So, lyrically, it spends most of its time asking stupid questions or, as I distinctly recall, teaching me the latter half of the week. I know the week, Rebecca. In fact, based on your lack of information about them, I know about the first three days better than you do. It goes MONDAY, TUESDAY, WEDNESDAY, then Thursday, Friday, Saturday and Sunday. Three whole days that she forgot about and couldn’t be bothered to mention. Three whole days which surround and pinpoint the day I was born (Tuesday – I just checked). What a bitch.
I was going to comment on the general look of the people in the video, describing how ugly, unhappy and, in one case, paedophilic they all look.
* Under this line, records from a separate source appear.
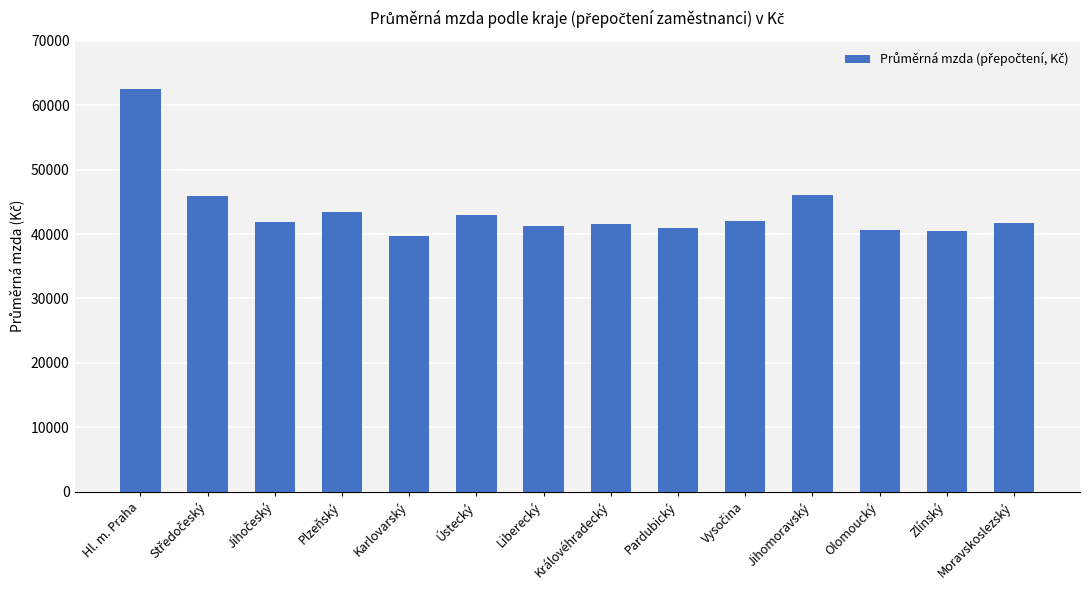

What is the sum of all values?

611405.3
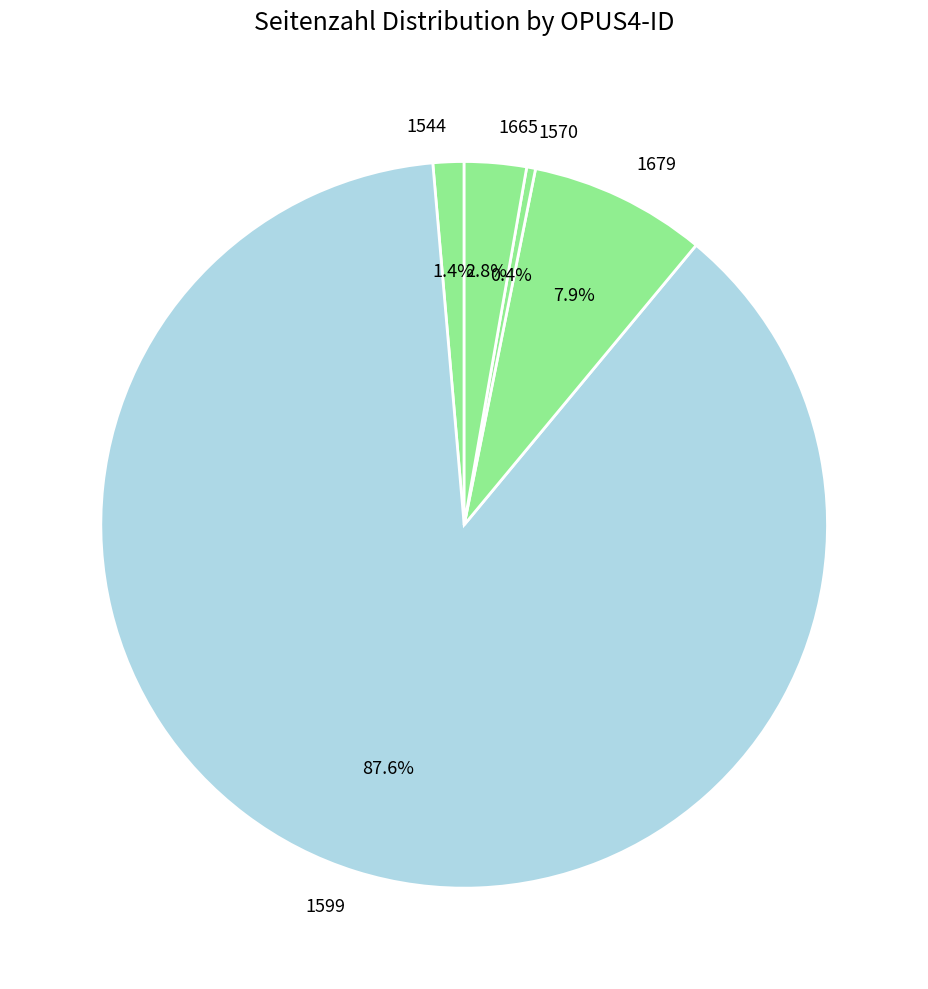

Is it true that 1665 is 3% of the pie?

True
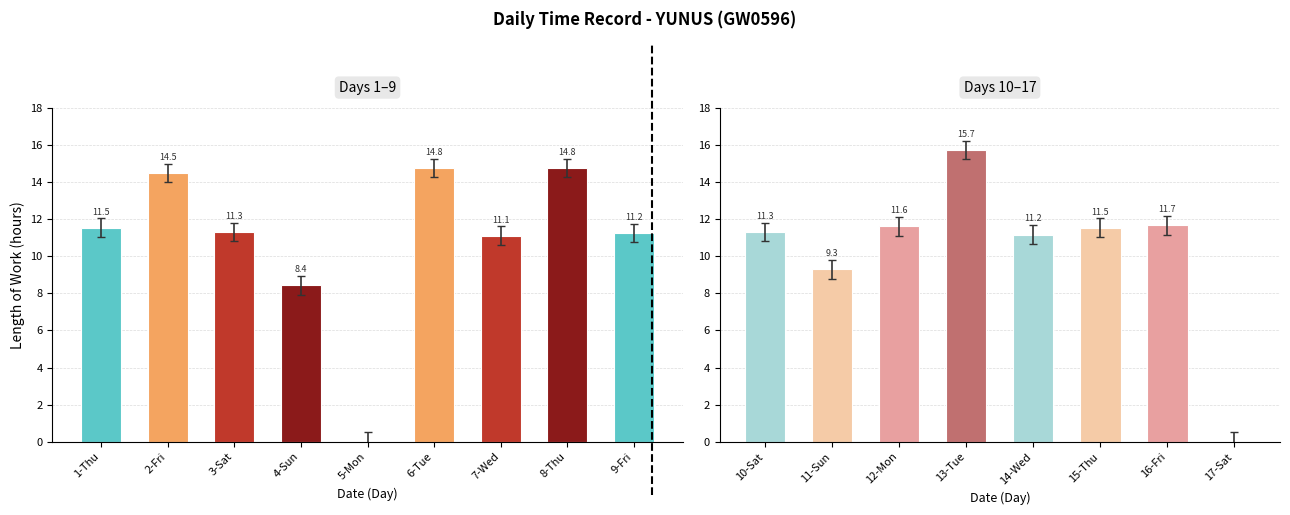

Where does the data first go above 11?

10-Sat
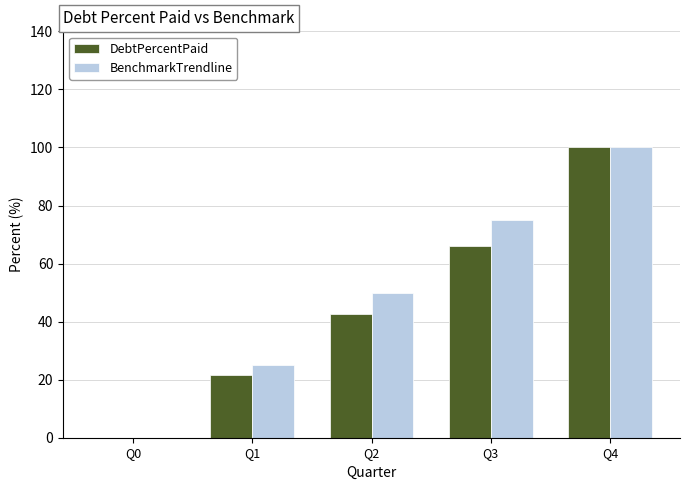

What is the sum of the BenchmarkTrendline values at Q0 and Q2?

50.0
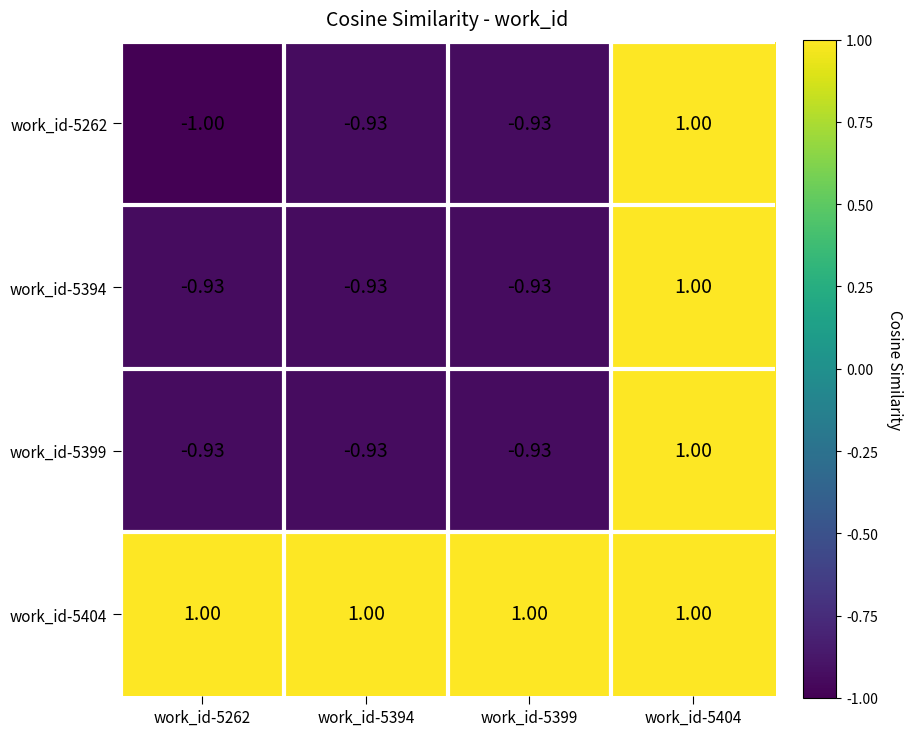

At which category does the chart reach its minimum across all series?

work_id-5262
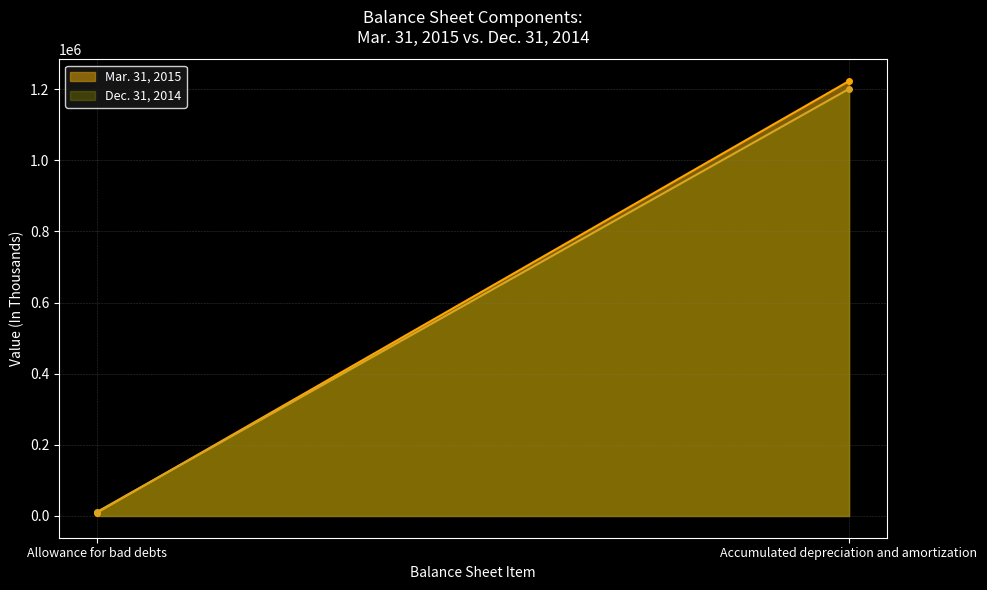

What is the minimum value for Dec. 31, 2014?

11188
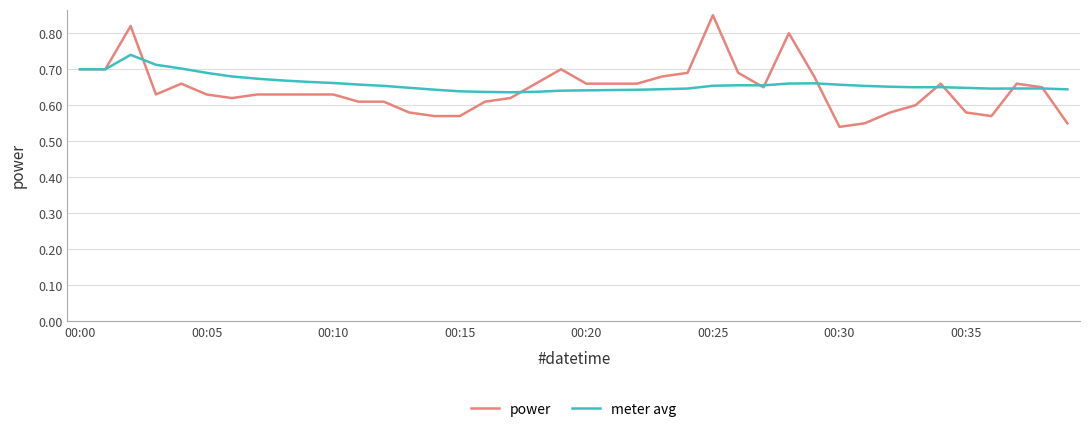

Rank the series by their maximum value, from lowest to highest.

meter avg, power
However, I am sat next to a friend, in my college’s library writing this. He studies law and has subsequently told me that I could get sued for libel. Since he’s right, I’ll have to cope with saying that the rapper looks like he might have an unhealthy obsession with the younger generation. It’s ok. He won’t understand what that meant. If he was dumb enough to sing the song and star in the video, he isn’t smart enough to understand that simple wordplay. HA!
Finally, as I’m aware this review is dragging on a bit, I wish to comment on the repetition of the song. Not as in the lyrics repeating themselves, but rather, the fact that it has been repeated by so many people. I can understand people like Katy Perry (PHWOAR!) repeating it. I don’t like them enough to care. I can cope with them singing it as well. What I can’t cope with is the fact that my favourite broadcasting company, the BBC, has used it in adverts for one of my favourite shows, (Have I Got News For You). It’s disgraceful and I’m officially pissed off.
So, I finish my rant. The song sucks, but although it pains me to add my name to the list of those associated with it, I must categorise it under That Guy and, although it pains me even more, Music. I hate this song.